Here are the first lines of classic male-authored novels rewritten as dude lit.
Man, people make fun of chick lit a lot! I get it—often products (including books) are marketed to women in an insulting way, and I think the criticism of chick lit is often more about the marketing than about the products themselves. But you know what’s also easy to mock? Dude lit. Seriously, look:
Moby-Dick
“Call me Ishmael. I can’t tell you my real name, or I’d have to kill you.”
Anna Karenina
“Happy families are all alike; every unhappy family is unhappy in its own way. My family’s case, it was because we were all spies. Every last one of us.”
The Stranger
“Mother died today. Or maybe yesterday; I can’t be sure. I was only sure of one thing: I wouldn’t rest until I found the man who killed her.”
The Catcher in the Rye
“If you really want to hear about it, the first thing you’ll probably want to know is where I was born, and what my lousy childhood was like, and how my parents were occupied and all before they had me, and all that David Copperfield kind of crap, but I don’t feel like going into it, if you want to know the truth. Because it might compromise my cover.”
Invisible Man
“I am an invisible man. Or, as we in the CIA call it, a spy.”
The Good Soldier
“This is the saddest story I have ever heard. But I won’t cry about it. I haven’t cried since I became a spy.”
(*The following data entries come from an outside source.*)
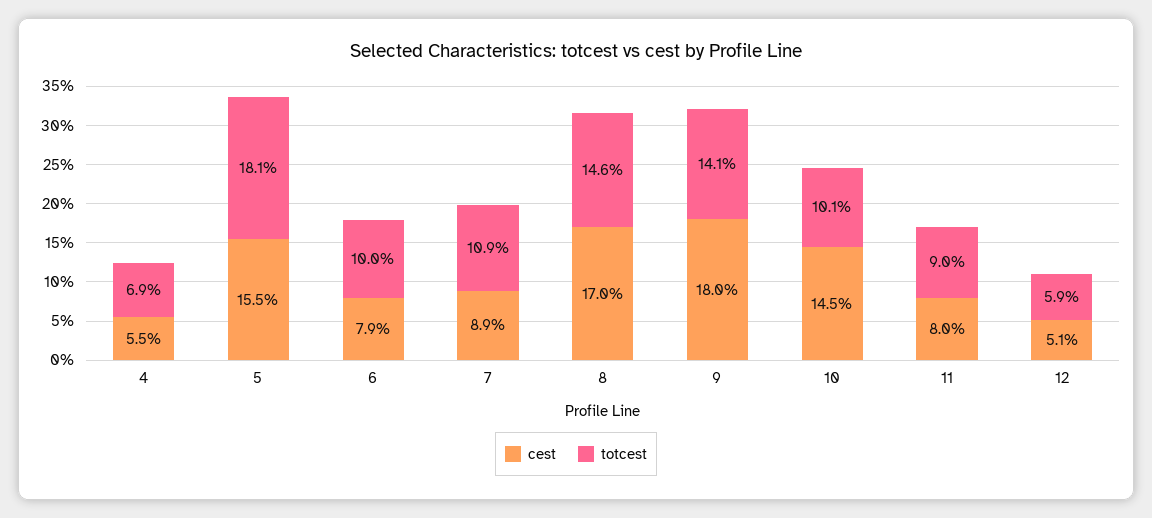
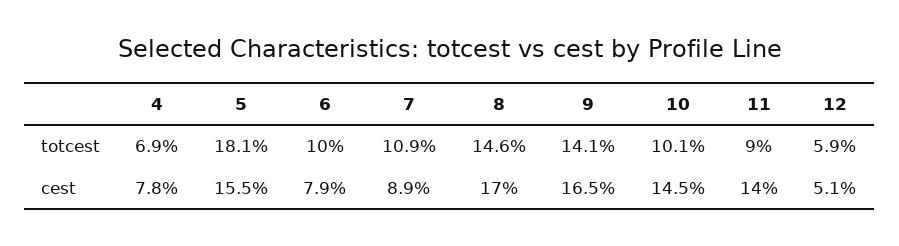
  {
    "cest": {
-     "4": 5.5,
+     "4": 7.8,
      "5": 15.5,
      "6": 7.9,
      "7": 8.9,
      "8": 17,
-     "9": 18,
+     "9": 16.5,
      "10": 14.5,
-     "11": 8,
+     "11": 14,
      "12": 5.1
    },
    "totcest": {
      "4": 6.9,
      "5": 18.1,
      "6": 10,
      "7": 10.9,
      "8": 14.6,
      "9": 14.1,
      "10": 10.1,
      "11": 9,
      "12": 5.9
    }
  }

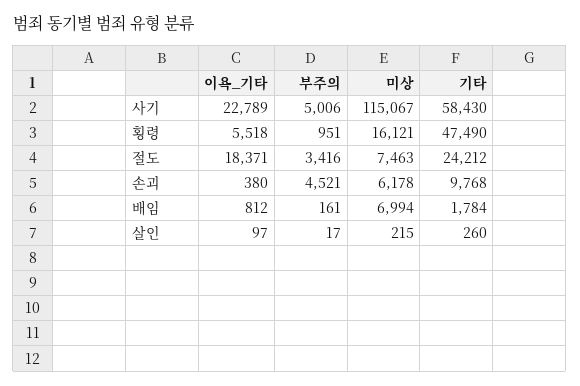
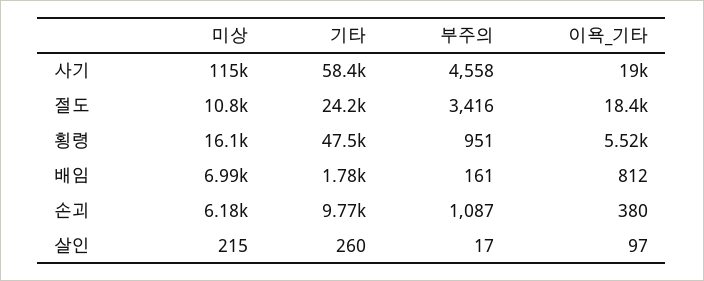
  {
    "이욕_기타": {
-     "사기": 22789,
+     "사기": 19000,
      "횡령": 5518,
      "절도": 18371,
      "손괴": 380,
      "배임": 812,
      "살인": 97
    },
    "부주의": {
-     "사기": 5006,
+     "사기": 4558,
      "횡령": 951,
      "절도": 3416,
-     "손괴": 4521,
+     "손괴": 1087,
      "배임": 161,
      "살인": 17
    },
    "미상": {
      "사기": 115067,
      "횡령": 16121,
-     "절도": 7463,
+     "절도": 10800,
      "손괴": 6178,
      "배임": 6994,
      "살인": 215
    },
    "기타": {
      "사기": 58430,
      "횡령": 47490,
      "절도": 24212,
      "손괴": 9768,
      "배임": 1784,
      "살인": 260
    }
  }

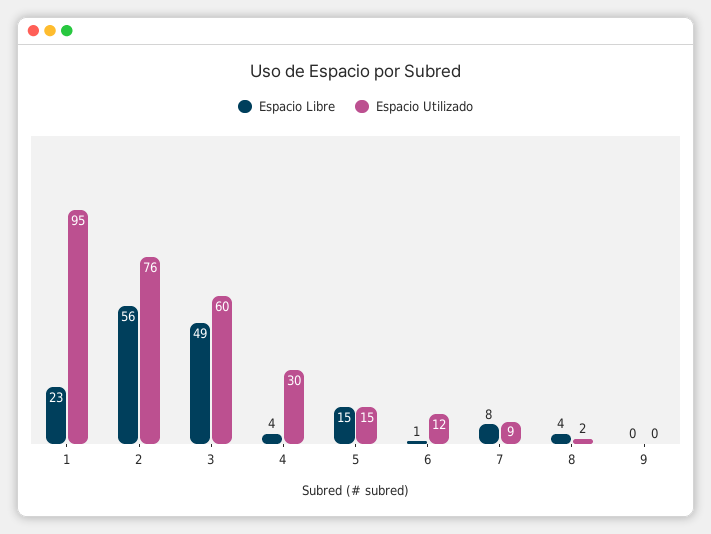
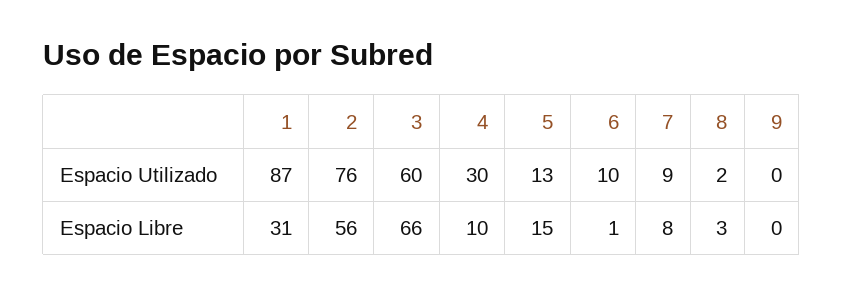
  {
    "Espacio Libre": {
-     "1": 23,
+     "1": 31,
      "2": 56,
-     "3": 49,
+     "3": 66,
-     "4": 4,
+     "4": 10,
      "5": 15,
      "6": 1,
      "7": 8,
-     "8": 4,
+     "8": 3,
      "9": 0
    },
    "Espacio Utilizado": {
-     "1": 95,
+     "1": 87,
      "2": 76,
      "3": 60,
      "4": 30,
-     "5": 15,
+     "5": 13,
-     "6": 12,
+     "6": 10,
      "7": 9,
      "8": 2,
      "9": 0
    }
  }

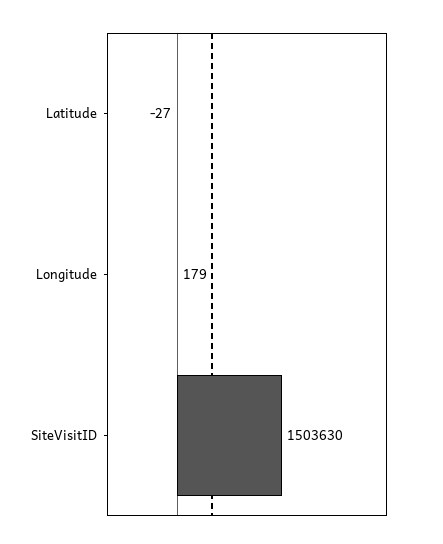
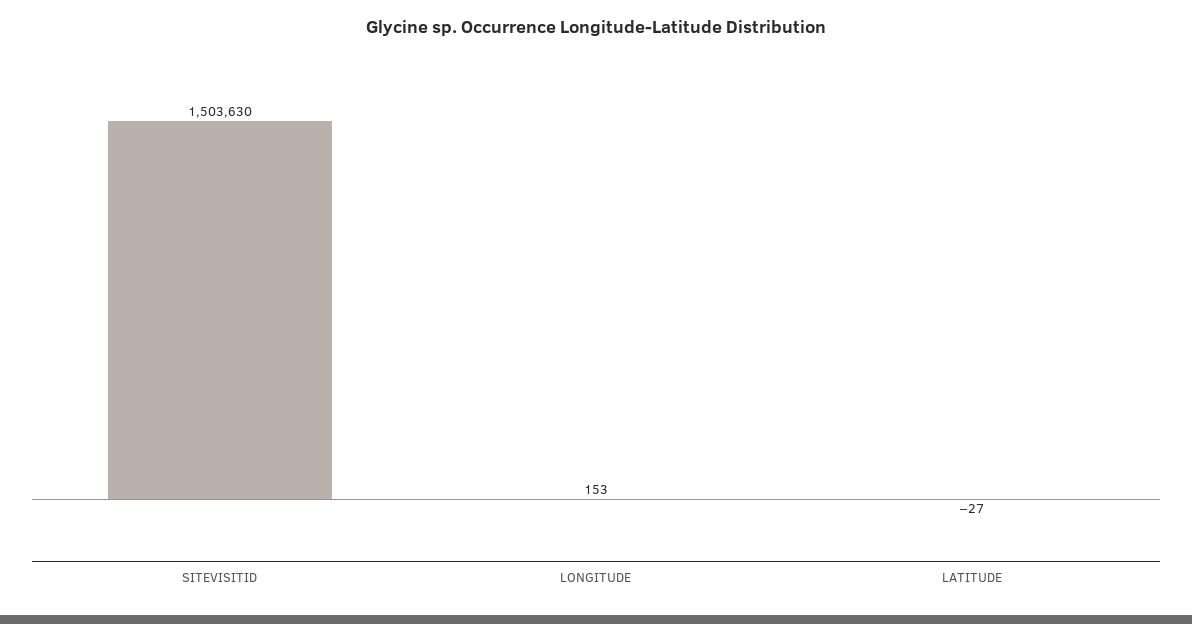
  {
    "Latitude": -27,
-   "Longitude": 179,
+   "Longitude": 153,
    "SiteVisitID": 1503630
  }

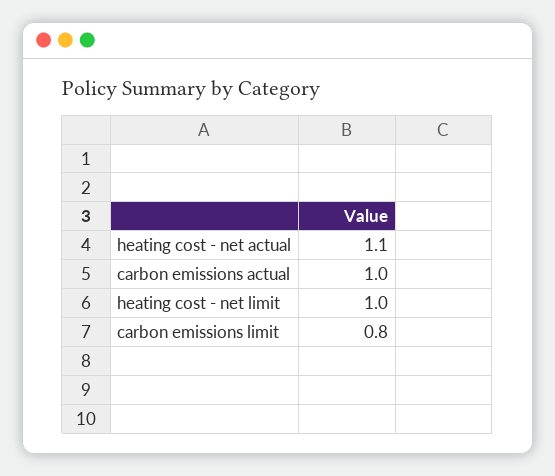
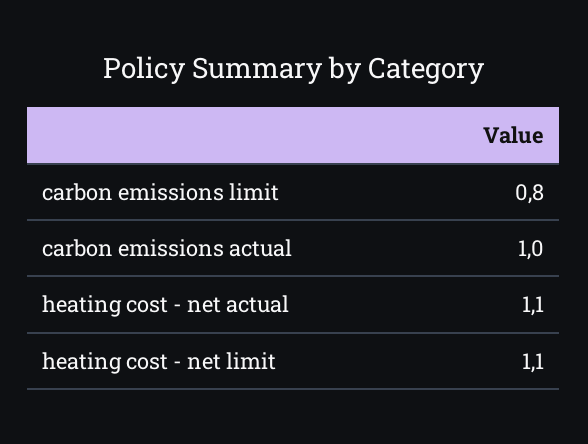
  {
    "heating cost - net actual": 1.1,
    "carbon emissions actual": 1,
-   "heating cost - net limit": 1,
+   "heating cost - net limit": 1.1,
    "carbon emissions limit": 0.8
  }

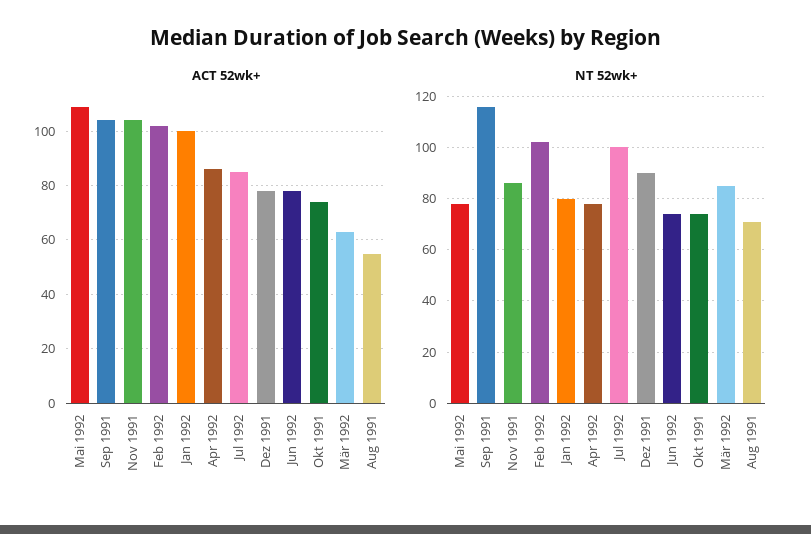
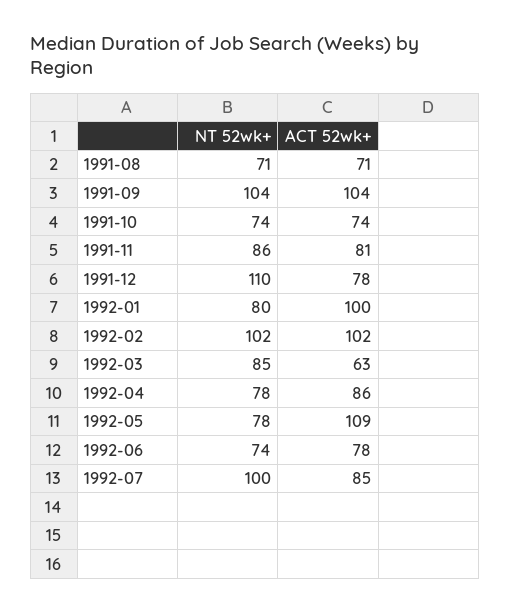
  {
    "ACT 52wk+": {
      "Mai 1992": 109,
      "Sep 1991": 104,
-     "Nov 1991": 105,
+     "Nov 1991": 81,
      "Feb 1992": 102,
      "Jan 1992": 100,
      "Apr 1992": 86,
      "Jul 1992": 85,
      "Dez 1991": 78,
      "Jun 1992": 78,
      "Okt 1991": 74,
      "Mär 1992": 63,
-     "Aug 1991": 55
+     "Aug 1991": 71
    },
    "NT 52wk+": {
      "Mai 1992": 78,
-     "Sep 1991": 115,
+     "Sep 1991": 104,
      "Nov 1991": 86,
      "Feb 1992": 102,
      "Jan 1992": 80,
      "Apr 1992": 78,
      "Jul 1992": 100,
-     "Dez 1991": 90,
+     "Dez 1991": 110,
      "Jun 1992": 74,
      "Okt 1991": 74,
      "Mär 1992": 85,
      "Aug 1991": 71
    }
  }

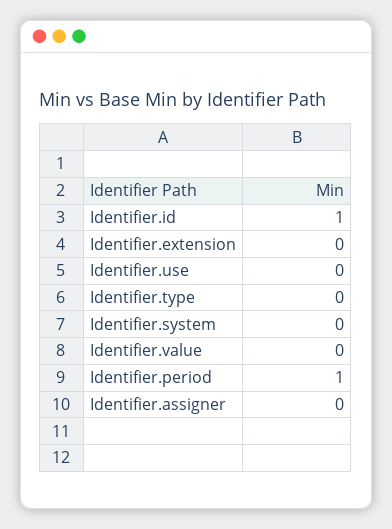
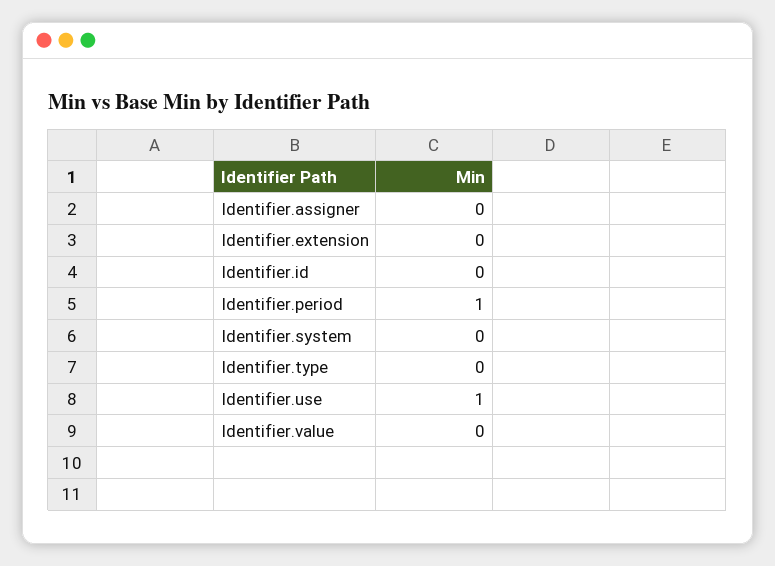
  {
-   "Identifier.id": 1,
+   "Identifier.id": 0,
    "Identifier.extension": 0,
-   "Identifier.use": 0,
+   "Identifier.use": 1,
    "Identifier.type": 0,
    "Identifier.system": 0,
    "Identifier.value": 0,
    "Identifier.period": 1,
    "Identifier.assigner": 0
  }

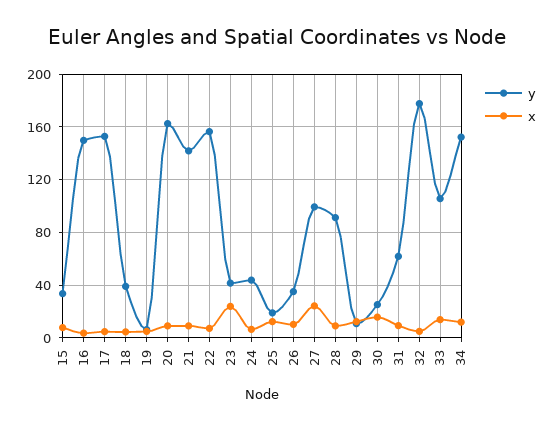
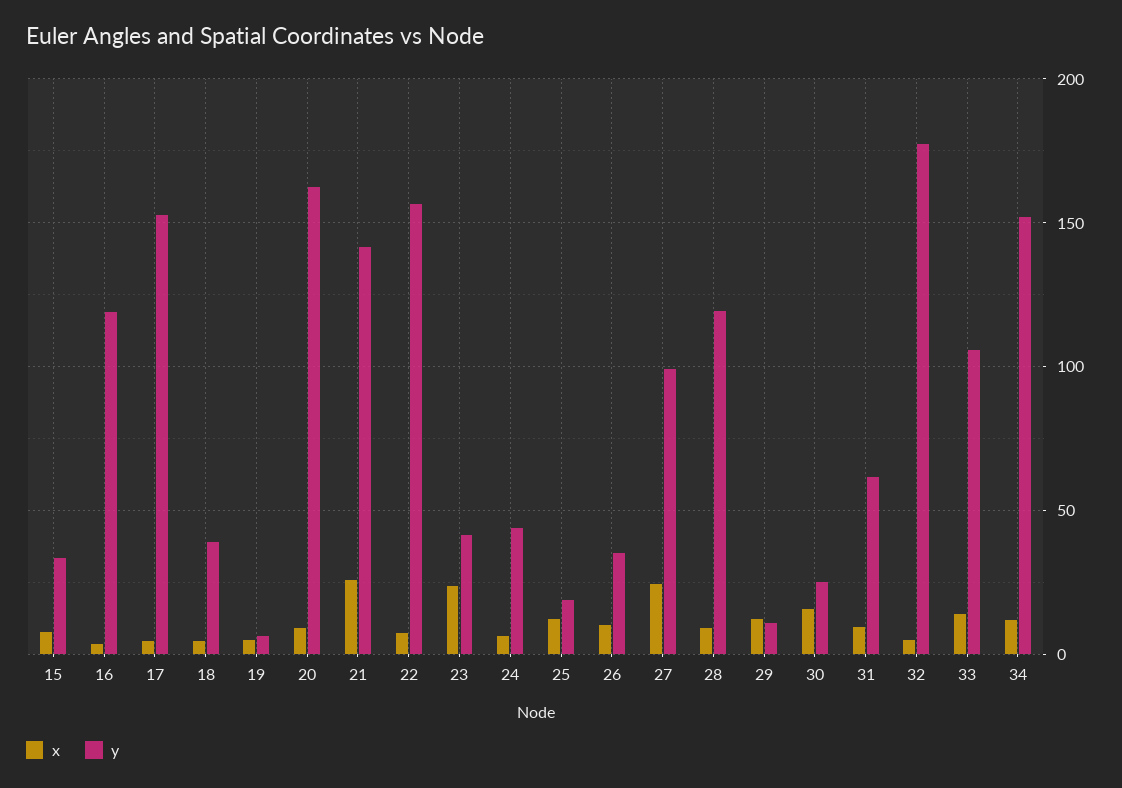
  {
    "y": {
      "15": 35,
-     "16": 150,
+     "16": 120,
      "17": 155,
      "18": 40,
      "19": 5,
      "20": 160,
      "21": 140,
      "22": 155,
      "23": 40,
      "24": 45,
      "25": 20,
      "26": 35,
      "27": 100,
-     "28": 90,
+     "28": 120,
      "29": 10,
      "30": 25,
      "31": 60,
      "32": 180,
      "33": 105,
      "34": 150
    },
    "x": {
      "15": 10,
      "16": 5,
      "17": 5,
      "18": 5,
      "19": 5,
      "20": 10,
-     "21": 10,
+     "21": 25,
      "22": 5,
      "23": 25,
      "24": 5,
      "25": 10,
      "26": 10,
      "27": 25,
      "28": 10,
      "29": 10,
      "30": 15,
      "31": 10,
      "32": 5,
      "33": 15,
      "34": 10
    }
  }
Notes from the Underground
“I am a sick man . . . I am a spiteful man . . . I am a spy.”
Swann’s Way
“For a long time, I went to bed early. Because I had to get up early. You know, to spy.”
The Old Man and the Sea
“He was an old man who fished alone in a skiff in the Gulf Stream and he had gone eighty-four days now without taking a fish, which he was pretty sure meant his cover was blown.”
The Great Gatsby
“In my younger and more vulnerable years my father gave me some advice that I’ve been turning over in my mind ever since. Whenever you feel like spying on someone, he told me, just remember to wear a disguise so they don’t know it’s you.”